NDC – the Emperor’s new clothes

Landmark Travel's Gerd Wilmer gives his full and frank assessment of the "train wreck" that is IATA's New Distribution Capability (NDC).

This is my personal view from a technical point of view of the current state and usability of NDC.

In October 2012 IATA passed Resolution 787 Enhanced Airline Distribution. This was the birth of New Distribution Capability or NDC

Now, 10 years later the Airlines are boasting about NDC as if it were manna from Heaven. As a matter of fact, the NDCs today are a train wreck.

After 10 years of development most, if not all NDCs lack basic functionality. This leads me to query the competence of the various IT departments developing the software and management approving flawed design concepts and allowing snail paced progress to continue to this very day.

American Airlines developed an Airline Distribution platform in the 1960’s – Sabre. Other airlines followed over the next thirty or so years. Sabre was sold in 2000, and other airlines’ systems were also spun off around that time.

While this was a sugar hit to the airlines’ profit, they have been paying a hefty price ever since. They now have to pay for the services they used to own.

No wonder Airlines enthusiastically embraced the New Distribution Capability. They see this as a chance to reverse the short-sighted decision of twenty years ago.

So, where did it go wrong?

Some technical stuff first.

  • Airlines claim the NDC is “XML based”. This is not strictly accurate.
    XML is a protocol to transport data between computer programs and servers. It is Open Source, not owned by anyone. There are many other protocols that do exactly that in different ways – the content being transported is still EDIFACT.
    As usual with technical stuff, you will find technicians praising the system they are using and rubbishing all the others. Rest assured, all the protocols work. There is nothing special about XML.
  • The data (your reservation and lot of other stuff) is stored in a database.
    XML transports the content of your commands to the database and also collect the data when you are retrieving a booking.
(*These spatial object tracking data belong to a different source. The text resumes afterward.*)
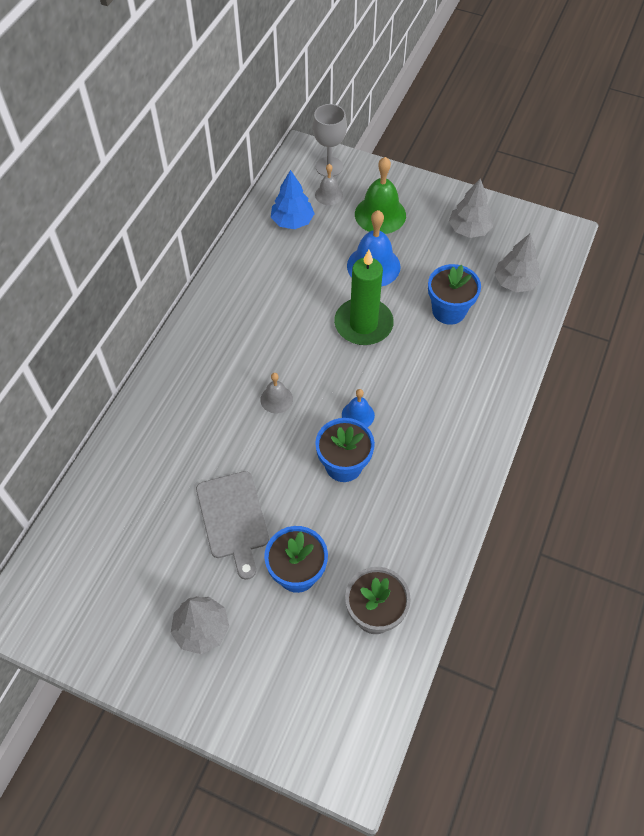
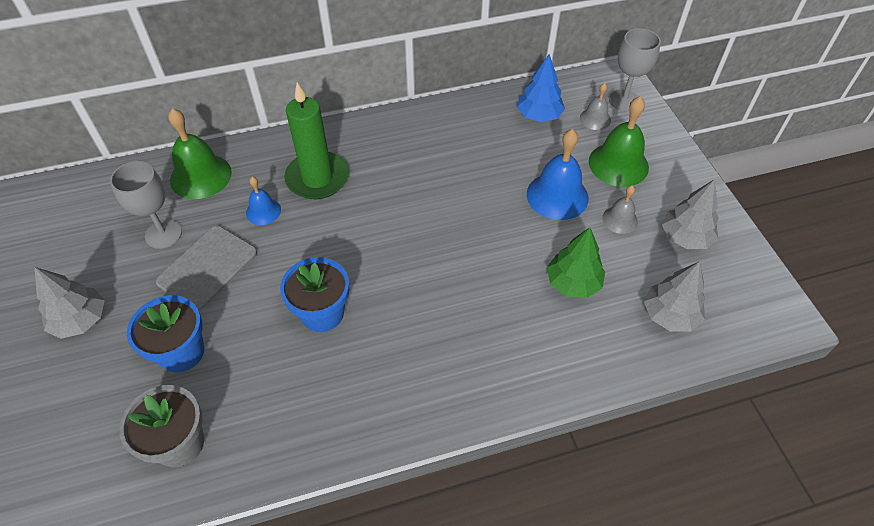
camera: 50 degrees right, 5 degrees down
grey bell [260,373,293,413] -> grey bell moved to [602,185,638,234]
green candle [334,250,394,345] -> green candle moved to [284,83,349,199]
blue bell [342,389,375,427] -> blue bell moved to [246,177,281,225]
blue flower pot [428,264,481,325] -> green tree [547,227,605,298]
none -> grey goblet [110,161,182,249]
none -> green bell [168,108,232,199]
There is a lot of awe and fear about dealing with database, most of it fuelled by the exorbitant prices database engineers/administrators/programmers charge for their services.
    In reality a database is the electronic equivalent of a filing cabinet.
    Like a filing cabinet, there are four functions:

    1. When you create a new file, you add that file to the filing cabinet.
      This is an INSERT
    2. When you retrieve a booking you SELECT the file
    3. When you make changes you UPDATE
    4. When the client cancels, you DELETE

That’s it, folks. All interactions with your reservation are functional. Therefore easy to program. Any first year Information Technology student can get a basic demonstration program done in half a day.
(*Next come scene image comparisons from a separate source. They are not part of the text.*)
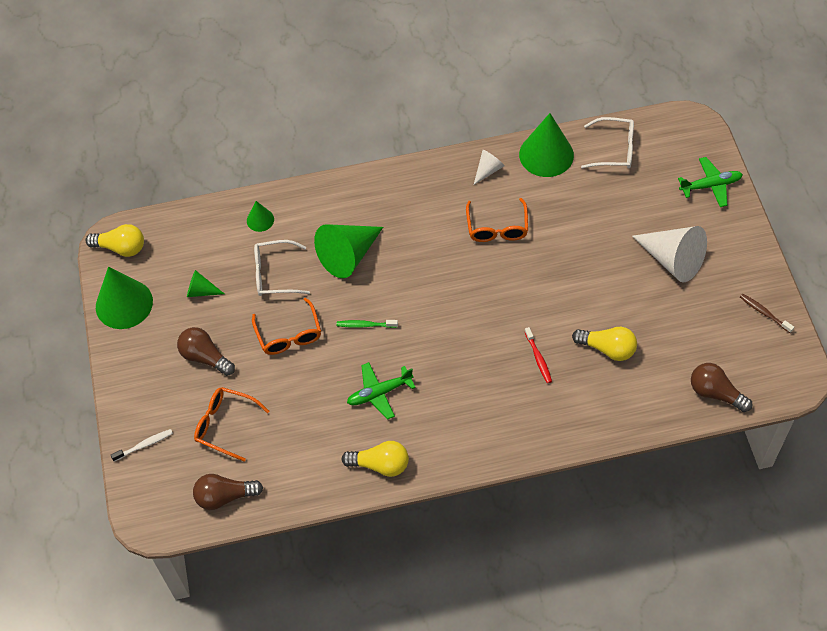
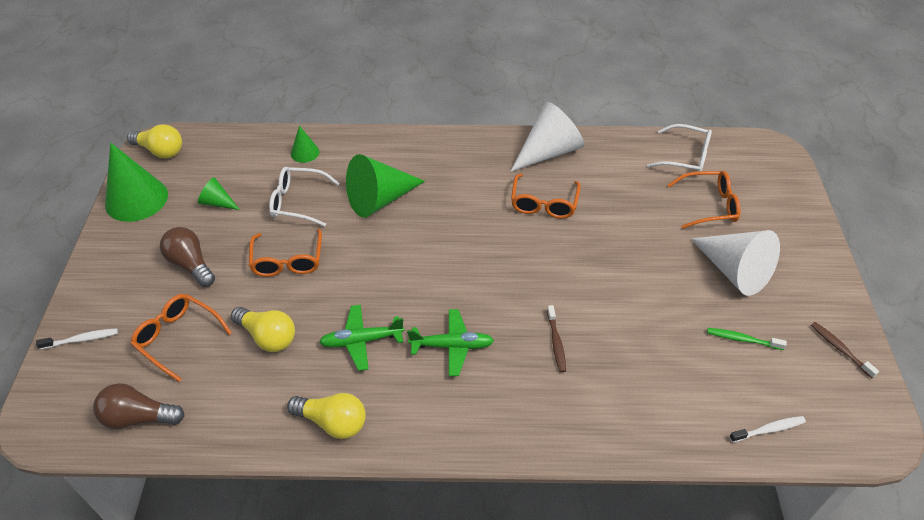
camera: 10 degrees right, 10 degrees down
green toothbrush [336,320,398,328] -> green toothbrush moved to [707,328,787,350]
white cone [474,150,505,185] -> white cone [510,102,584,172], size x2.01
green cone [519,113,574,177] -> none
red toothbrush [525,327,552,383] -> brown toothbrush [547,305,566,372]
yellow light bulb [572,327,637,361] -> yellow light bulb moved to [231,307,295,352]
green plane [678,157,743,207] -> green plane moved to [407,309,494,376]
brown light bulb [691,363,752,412] -> white toothbrush [729,416,806,442]
none -> orange glasses [668,171,741,229]

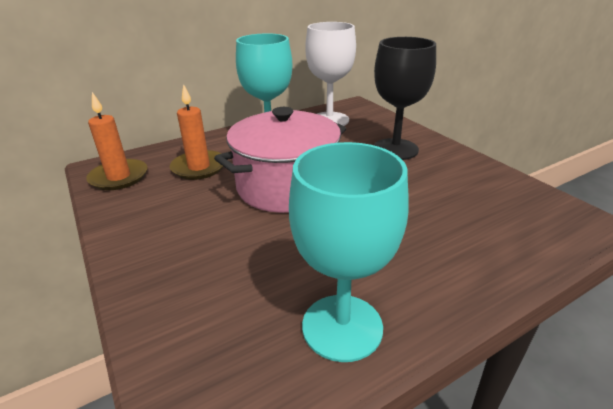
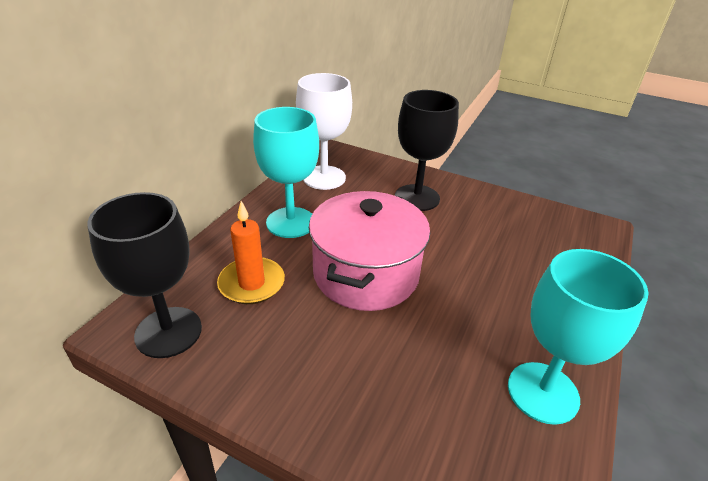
camera: 35 degrees left, 5 degrees up
orange candle [86,92,148,190] -> black goblet [88,192,202,358]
Airline reservation does not require us to calculate the trajectory of the Earth around the Sun in 25 years’ time. In fact, the mathematics are primary school stuff.

The difficult part with any computer program and database is the design phase. This can take a long time and is critical to the success or failure of the venture.

Some of the shortcomings of the current NDCs point to glaring incompetence in this phase.

“A booking can only hold one passenger” – have the designers ever heard of the concept of families and friends travelling together?

A well-designed database could not care less about how many passengers travel in one PNR.

Not having all four database functions fully operational after years of programming points to the incompetence of the programming teams.

Interaction with your back-office system

Over the years I have written programs to feed itineraries and accounting data into our back-office system for Galileo, Sabre and Amadeus.

You receive text-based data (plain text, JSON, XML, etc) from the GDS. The documentation tells you where to find what data. “All you have to do” is push that data into the appropriate area of your system.

It is a simple task, but because of the huge variations available, a time consuming one. Amadeus documentation is 77, Galileo 229 pages.

Once you have this system in place, there is no excuse for any back-office operator to not incorporate GDS generated NDC data.

The most time-consuming task is reading the 30-page Amadeus documentation. They should have sent us just this:

  • The NDC data is exactly the same as “normal” data with two additions:
  • Normally you have an airline PNR and a GDS PNR number.
  • NDC adds an NDC PNR and an NDC order or invoice number to the data.
  • Nothing else has changed.

All the back-office provider has to do is add those two data fields to their database and display them when needed. NDC does not affect either itineraries nor basic accounting in any other way.

If your back-office provider does not offer that, you should ask some serious questions.

The future

I acknowledge that there is a lot more involved than above critique touches on, but most, if not all, of the difficult and sensitive stuff is already in place. Security, protocols are two important parts in that category.

In the good old days, computer programs were only released once the important and basic features worked. By this standard NDC is still in the development phase.

Given the amount of money the airlines have spent already, NDC interfaces will have a future. It is debatable whether NDC will replace EDIFACT or even dominate the reservation landscape. In my opinion the answer is no.

However, NDC is here and we have to learn to live with it.

I am happy to access NDC via the GDS at no extra cost to the business.

We will not use any airline’s NDC directly until the system works and downloads are available.

The few dollars saved in the fare do not compensate for the extra work created at the back end and the extra effort required to make changes.

I have not studied any of the NDC content providers in depth because the base product is so flawed. Once NDC works properly, I will assess their offers.